Bir Kere "Allah" De Canimi Al

Linux

Admin
12 Eyl 2022
10,411
1
38


Hz. Resûlullah [s.a.v] anlatıyor:

"Sizden önceki ümmetler içinde bir padişah, bir de onun sihirbazı vardı. Bu sihirbaz yaşlanınca, padişaha,

"Ben yaşlandım, bana genç birini göndersen de ona sihirbazlığı öğretsem" dedi.

Padişah da ona bir genç gönderdi. Gencin yolu üzerinde o zamanki hak dine inanmış ibadetle meşgul bir âlim bulunmaktaydı. Genç ona uğradı, yanında oturdu ve konuşmalarını dinledi, beğendi. Sihirbaza her gittiğinde bu âlime uğrar ve yanında bir süre kalırdı. Sihirbaz ona "niçin geç kaldın?" diye kızar ve döverdi. Delikanlı bu durumu âlime şikâyet etti. O da,

"Sihirbazdan korktuğunda, ‘evdekiler alıkoydular‘ de; ailenden çekindiğinde de ‘sihirbaz alıkoydu‘ dersin" dedi.

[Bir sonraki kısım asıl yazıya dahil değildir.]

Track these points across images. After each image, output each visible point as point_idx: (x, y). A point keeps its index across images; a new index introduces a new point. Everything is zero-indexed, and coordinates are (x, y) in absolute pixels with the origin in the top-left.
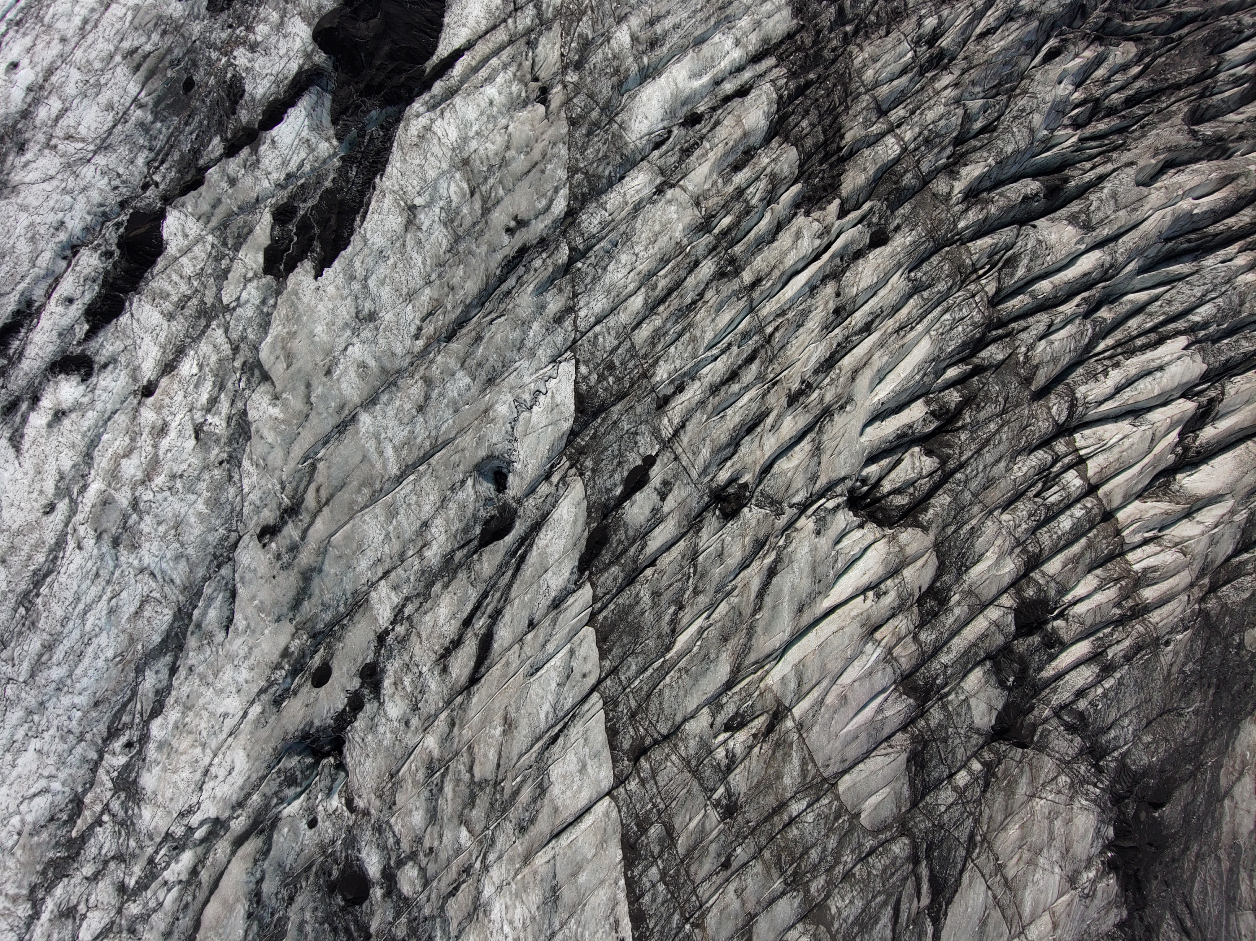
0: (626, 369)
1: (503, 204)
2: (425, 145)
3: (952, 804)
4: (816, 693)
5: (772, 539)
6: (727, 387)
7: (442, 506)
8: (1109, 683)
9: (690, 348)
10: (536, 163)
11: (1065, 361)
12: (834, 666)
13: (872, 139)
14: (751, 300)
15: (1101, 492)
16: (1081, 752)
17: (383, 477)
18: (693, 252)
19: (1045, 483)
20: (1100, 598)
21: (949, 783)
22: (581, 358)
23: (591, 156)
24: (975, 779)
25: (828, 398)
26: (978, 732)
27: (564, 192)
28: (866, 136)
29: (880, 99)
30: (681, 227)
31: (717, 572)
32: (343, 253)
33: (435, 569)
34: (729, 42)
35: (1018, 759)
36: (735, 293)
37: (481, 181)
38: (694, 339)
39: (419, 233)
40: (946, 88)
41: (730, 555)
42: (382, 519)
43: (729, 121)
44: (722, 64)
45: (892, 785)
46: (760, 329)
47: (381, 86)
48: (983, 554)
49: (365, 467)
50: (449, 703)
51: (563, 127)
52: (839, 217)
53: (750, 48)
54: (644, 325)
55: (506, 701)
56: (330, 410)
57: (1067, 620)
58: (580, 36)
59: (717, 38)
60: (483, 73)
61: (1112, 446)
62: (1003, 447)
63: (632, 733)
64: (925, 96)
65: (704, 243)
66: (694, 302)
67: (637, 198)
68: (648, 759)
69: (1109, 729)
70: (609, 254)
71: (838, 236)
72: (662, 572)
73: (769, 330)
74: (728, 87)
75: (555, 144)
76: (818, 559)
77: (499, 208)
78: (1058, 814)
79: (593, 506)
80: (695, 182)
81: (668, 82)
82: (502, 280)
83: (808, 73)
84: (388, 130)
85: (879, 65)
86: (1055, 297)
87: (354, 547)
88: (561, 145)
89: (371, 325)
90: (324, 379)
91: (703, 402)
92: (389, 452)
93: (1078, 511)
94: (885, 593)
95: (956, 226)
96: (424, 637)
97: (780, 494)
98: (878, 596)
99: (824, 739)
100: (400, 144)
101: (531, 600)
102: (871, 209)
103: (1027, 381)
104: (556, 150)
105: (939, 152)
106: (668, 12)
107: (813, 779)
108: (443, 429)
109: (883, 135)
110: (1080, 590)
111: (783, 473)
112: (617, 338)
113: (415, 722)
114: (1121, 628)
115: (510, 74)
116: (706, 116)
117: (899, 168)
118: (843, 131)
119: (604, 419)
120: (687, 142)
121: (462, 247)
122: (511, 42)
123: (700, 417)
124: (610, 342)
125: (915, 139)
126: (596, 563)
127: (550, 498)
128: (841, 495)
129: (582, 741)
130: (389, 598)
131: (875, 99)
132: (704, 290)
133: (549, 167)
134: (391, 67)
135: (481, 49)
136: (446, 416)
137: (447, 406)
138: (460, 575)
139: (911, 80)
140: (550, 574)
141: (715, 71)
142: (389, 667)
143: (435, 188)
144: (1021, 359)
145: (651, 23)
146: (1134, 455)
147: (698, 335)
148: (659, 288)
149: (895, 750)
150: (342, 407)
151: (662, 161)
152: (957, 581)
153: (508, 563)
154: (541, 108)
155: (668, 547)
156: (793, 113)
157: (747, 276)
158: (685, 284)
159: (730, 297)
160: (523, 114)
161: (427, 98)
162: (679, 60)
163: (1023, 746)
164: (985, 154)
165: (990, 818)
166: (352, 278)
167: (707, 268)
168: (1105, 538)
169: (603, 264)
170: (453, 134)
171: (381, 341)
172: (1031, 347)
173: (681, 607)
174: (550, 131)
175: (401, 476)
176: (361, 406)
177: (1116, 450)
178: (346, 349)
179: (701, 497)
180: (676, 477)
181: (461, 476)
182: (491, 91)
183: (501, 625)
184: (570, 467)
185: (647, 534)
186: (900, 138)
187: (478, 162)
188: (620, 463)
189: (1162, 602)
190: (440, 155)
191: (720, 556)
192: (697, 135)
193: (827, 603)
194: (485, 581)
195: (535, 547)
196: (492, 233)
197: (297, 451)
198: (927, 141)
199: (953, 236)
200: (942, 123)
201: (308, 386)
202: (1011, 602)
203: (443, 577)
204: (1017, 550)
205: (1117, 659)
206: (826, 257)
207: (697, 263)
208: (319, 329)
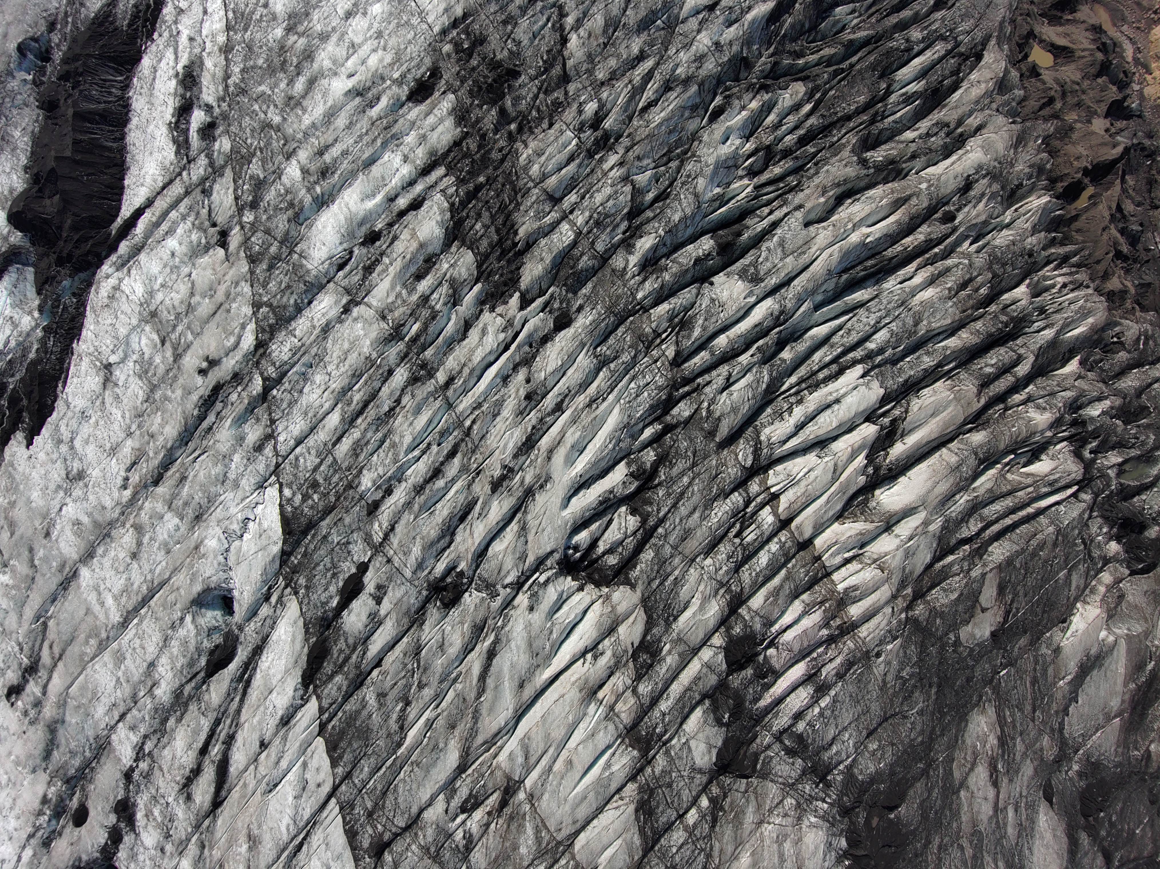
0: (330, 484)
1: (193, 348)
2: (115, 304)
3: (682, 844)
4: (543, 762)
5: (490, 622)
6: (431, 484)
7: (165, 646)
8: (824, 702)
9: (390, 454)
10: (221, 304)
11: (745, 409)
12: (558, 734)
13: (546, 230)
14: (447, 399)
15: (793, 525)
16: (804, 773)
17: (107, 626)
18: (384, 362)
19: (742, 524)
20: (807, 622)
21: (681, 822)
22: (284, 482)
23: (274, 289)
24: (703, 817)
25: (528, 479)
26: (700, 771)
27: (251, 327)
28: (539, 228)
29: (549, 190)
30: (368, 342)
31: (439, 663)
32: (49, 419)
33: (167, 705)
34: (397, 160)
35: (743, 789)
36: (431, 394)
37: (170, 329)
38: (394, 445)
39: (116, 389)
40: (612, 168)
41: (451, 645)
42: (111, 666)
43: (405, 235)
44: (393, 182)
45: (624, 836)
46: (460, 424)
47: (70, 256)
48: (689, 602)
49: (89, 619)
50: (197, 827)
51: (244, 267)
52: (522, 308)
53: (418, 162)
54: (344, 439)
55: (247, 820)
56: (53, 570)
57: (777, 648)
58: (251, 177)
59: (386, 158)
60: (164, 227)
61: (800, 480)
62: (695, 499)
63: (370, 831)
64: (594, 179)
65: (395, 353)
66: (392, 409)
67: (324, 321)
68: (390, 852)
69: (831, 745)
70: (304, 377)
71: (523, 326)
72: (385, 673)
73: (468, 423)
74: (402, 202)
75: (237, 284)
76: (533, 634)
77: (189, 353)
78: (786, 836)
79: (310, 622)
80: (378, 297)
81: (340, 208)
82: (202, 418)
83: (478, 175)
84: (81, 295)
85: (543, 158)
86: (733, 349)
87: (90, 696)
88: (243, 283)
89: (81, 484)
90: (44, 542)
91: (409, 503)
92: (110, 601)
93: (774, 546)
94: (602, 654)
95: (635, 298)
96: (165, 771)
97: (494, 577)
98: (595, 658)
99: (554, 805)
100: (92, 308)
101: (260, 723)
102: (552, 296)
103: (711, 434)
104: (239, 289)
105: (613, 230)
106: (336, 140)
107: (548, 845)
108: (157, 571)
109: (558, 222)
110: (787, 619)
111: (495, 555)
112: (318, 456)
113: (169, 848)
114: (833, 646)
115: (189, 223)
116: (385, 232)
117: (576, 252)
118: (516, 227)
119: (314, 535)
120: (369, 259)
121: (158, 395)
122: (187, 193)
123: (407, 517)
124: (311, 461)
125: (587, 223)
126: (319, 676)
127: (268, 620)
128: (551, 568)
129: (323, 846)
130: (128, 739)
131: (545, 191)
132: (400, 396)
133: (234, 305)
134: (76, 237)
135: (160, 204)
136: (159, 559)
137: (159, 548)
138: (191, 707)
139: (580, 166)
140: (274, 694)
141: (387, 188)
142: (139, 801)
143: (128, 344)
144: (704, 414)
145: (321, 153)
146: (818, 487)
147: (397, 440)
148: (355, 402)
149: (625, 802)
150: (63, 566)
151: (347, 281)
152: (666, 631)
153: (236, 689)
154: (221, 252)
155: (391, 646)
156: (468, 217)
157: (441, 377)
158: (381, 394)
159: (427, 398)
160: (204, 260)
161: (114, 259)
162: (350, 185)
163: (747, 777)
164: (656, 225)
165: (721, 851)
166: (60, 441)
167: (401, 376)
168: (804, 566)
169: (298, 387)
170: (140, 290)
171: (91, 497)
172: (712, 402)
173: (408, 703)
174: (232, 272)
175: (125, 621)
176: (80, 561)
177: (803, 483)
178: (61, 509)
179: (420, 592)
180: (390, 579)
181: (179, 614)
182: (172, 243)
183: (235, 749)
184: (286, 587)
185: (368, 638)
186: (573, 224)
187: (166, 312)
188: (334, 575)
189: (867, 617)
190: (129, 311)
191: (441, 647)
192: (378, 252)
193: (548, 673)
194: (215, 710)
195: (258, 671)
196: (185, 376)
197: (29, 613)
198: (598, 224)
199: (634, 307)
200: (611, 203)
201: (31, 550)
202: (722, 641)
203: (175, 712)
204: (722, 591)
205: (829, 678)
206: (513, 347)
207: (390, 372)
208: (35, 495)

Genç, durumu böylece idare edip giderken, bir gün yolda insanların gelip geçmesine engel olan büyük ve yırtıcı bir hayvana rastladı ve kendi kendine, "Sihirbazın mı yoksa âlimin mi daha üstün olduğunu işte şimdi öğreneceğim" diyerek bir taş aldı ve

"Ey Allahım, âlimin yaptıklarını sihirbazın yaptıklarından daha çok seviyorsan, şu hayvanı öldür ki insanlar yollarına devam etsinler" dedi ve taşı hayvana doğru fırlatıp onu öldürdü. Halk da geçip gitti. Daha sonra delikanlı âlime gelip olayı anlattı. Âlim ona,

"Delikanlı! Şimdi artık sen benden daha üstünsün. Zira sen, bu gördüğüm mertebeye erişmişsin. Öyle sanıyorum ki, sen yakında bir belâya uğratılacaksın. Böyle bir şey olursa, sakın benim bulunduğum yeri kimseye söyleme" dedi.

Delikanlı, körleri, alaca hastalığına tutulmuş olanları kurtarır ve diğer hastalıkları tedâvî ederdi. Padişahın o sıralarda kör olmuş bir yakını bunu duydu, değerli hediyelerle birlikte delikanlıya giderek,

"Eğer beni tedâvî edersen, bütün bunlar senin olacak" dedi.

Delikanlı,

"Ben kendiliğimden kimseye şifâ veremem. Şifayı ancak Allah Teâlâ verir. Eğer sen yüce Allah‘a inanırsan, ben ona dua ederim, o da (dilerse) sana şifa verir" dedi.

Adam iman etti. Allah Teâlâ da ona şifa verdi. Adam eskiden olduğu gibi padişahın yanına gelip meclisteki yerini aldı. Onu bu halde gören padişah,

"Senin gözünü kim iyi etti?" diye sordu. O da,

"Rabbim" dedi. Bu defa padişah,

"Senin benden başka rabbin mi var?" diye gürledi. Adam,

"Benim de senin de rabbin Allah Teâlâ‘dır" dedi.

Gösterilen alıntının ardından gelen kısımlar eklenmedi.